Musikalische Botschaften aus allen Lagen

Am Freitagabend konnte die Konzerte im Fronhof noch im Freien stattfinden. Festivalleiter Wilhelm F. Walz dirigierte die SUK-Symphony Prag.
Bild: Fred Schöllhorn

Die 20. Festspiele setzen vor allem auf Mozarts und Beethovens Säulen – und trotzten tapfer dem Wetter.

Feierlich, freundlich, ausgestattet mit musikalischen Botschaften präsentierte sich das Jubiläumsprogramm der 20. Konzerte im Fronhof – die berühmtesten Werke der Titanen Mozart und Beethoven waren die Säulen in Opern- und Orchestergala. „Zauberflöte“ und „Neunte“ künden auf unterschiedliche Weise vom Ideal der Aufklärung, der Utopie einer besseren Welt.

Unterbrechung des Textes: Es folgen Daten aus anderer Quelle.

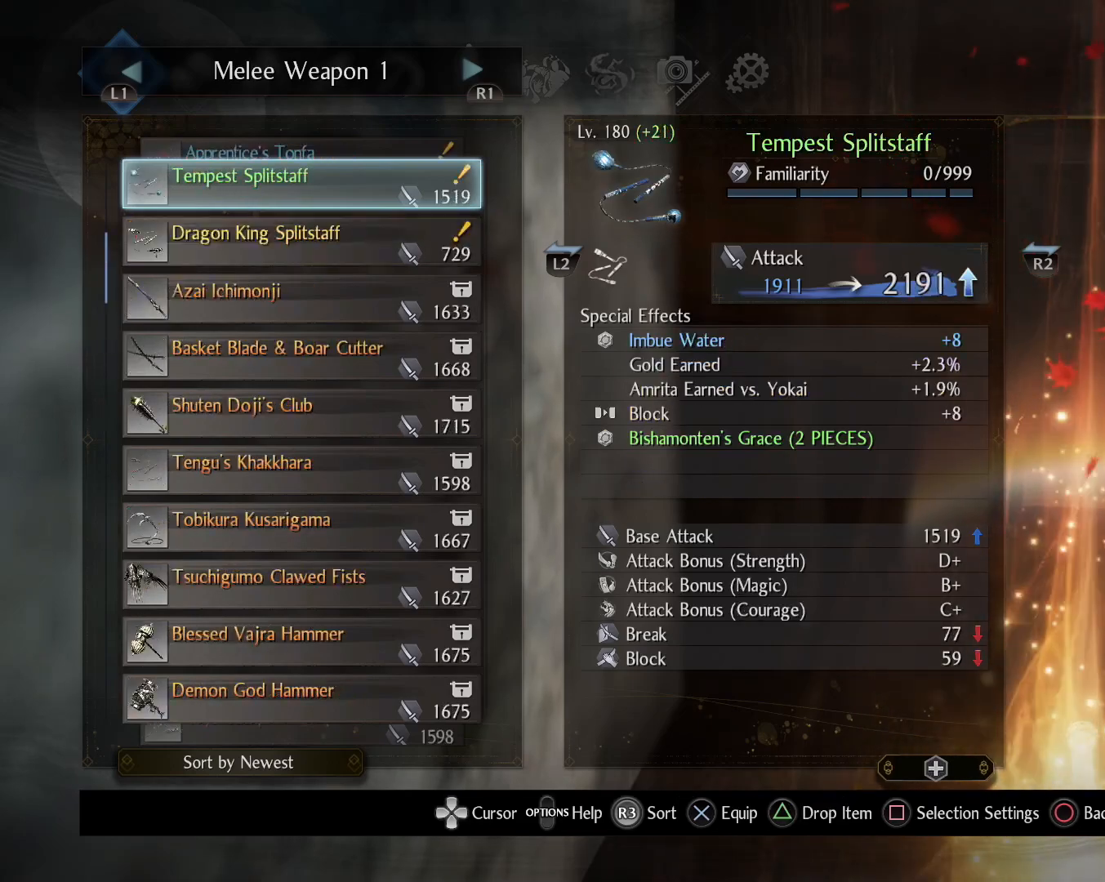
{"buttons": ["DPAD_DOWN"], "left_stick": "center", "right_stick": "center", "events": [[83, "DPAD_DOWN", "down"], [167, "DPAD_DOWN", "up"], [267, "DPAD_DOWN", "down"], [350, "DPAD_DOWN", "up"], [433, "DPAD_DOWN", "down"]]}
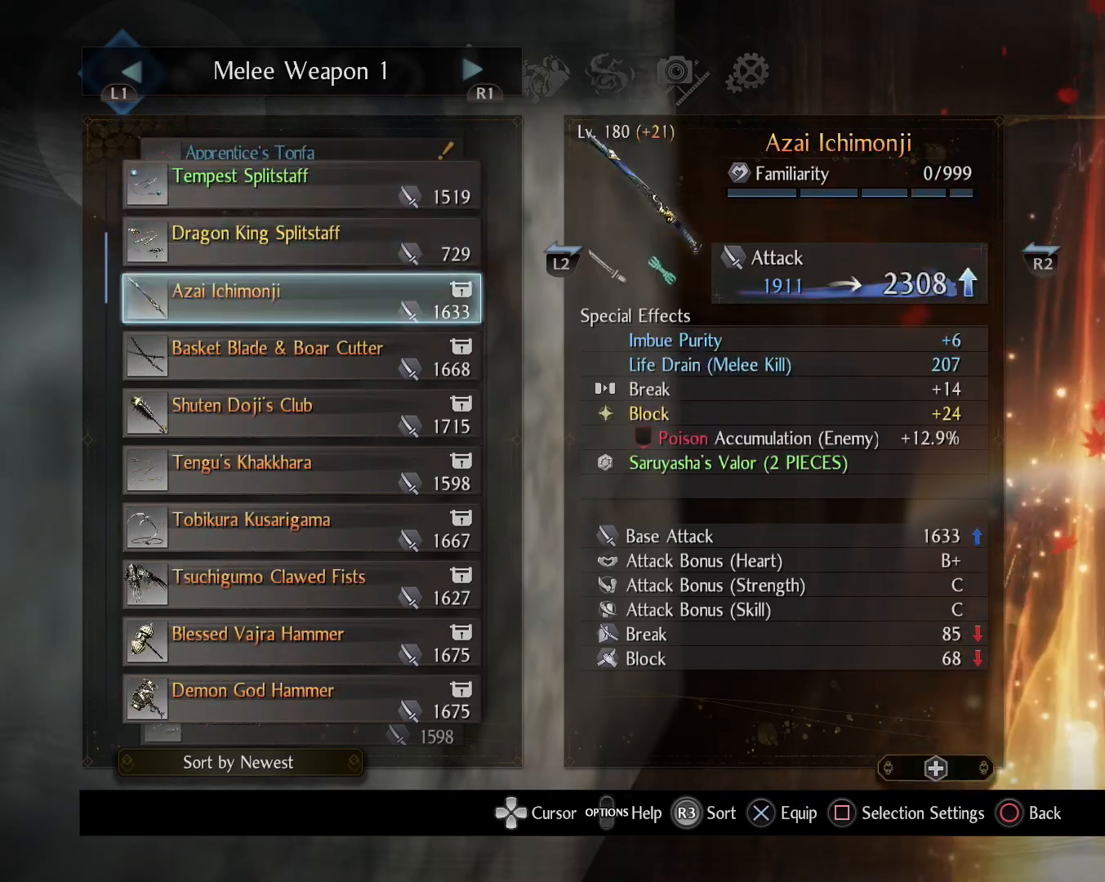
{"buttons": [], "left_stick": "center", "right_stick": "center", "events": [[17, "DPAD_DOWN", "up"], [133, "DPAD_DOWN", "down"], [217, "DPAD_DOWN", "up"], [333, "DPAD_DOWN", "down"], [417, "DPAD_DOWN", "up"]]}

Doch davor haben die Götter den Schweiß gesetzt – und an diesem Wochenende das regenlaunische Wetter seinen eigenen dramaturgischen Beitrag. Doch Wilhelm Walz, die SUK Symphony Prag, Sänger und Solisten reagierten gelassen und künstlerisch engagiert zwischen Fronhof-Atmosphäre und kultischem Kirchenraum. Auch „Jazz meets classic“ sowie „Zakedy Music Exyl“ zum Friedensfest mussten gestern nach ev. Hl. Kreuz ausweichen.

„Die Zauberflöte“ – Vorstadttheater, Musikmärchen, Aufklärungsstück, Freimaurer-Szene, Ur-Symbol-Kampf der finsteren und hellen Mächte – erlebte eine bezaubernde konzertante Aufführung, szenisch imaginiert durch Emanuel Schikaneders Text (Rezitator: Jacques Malan), mit allen wichtigen Nummern. Eine Ausnahme: Der berühmteste Kinderwunsch der Operngeschichte, das selige Lallen von Papageno/Papagena („pa pa pa pa“) gegen Ende, musste am Freitag bei der Eröffnung übersprungen werden. Regen setzte ein beim Überfall der Königin der Nacht auf Sarastros Reich – Dirigent Wilhelm Walz lotste die Seinen in die erlösende Chor- und Orchester-Schlussphase „Die Strahlen der Sonne“ zum guten Ende. Und Mezzosopranistin Lena Haselmann wurde am Freitag im Fronhof um ihren Auftritt gebracht.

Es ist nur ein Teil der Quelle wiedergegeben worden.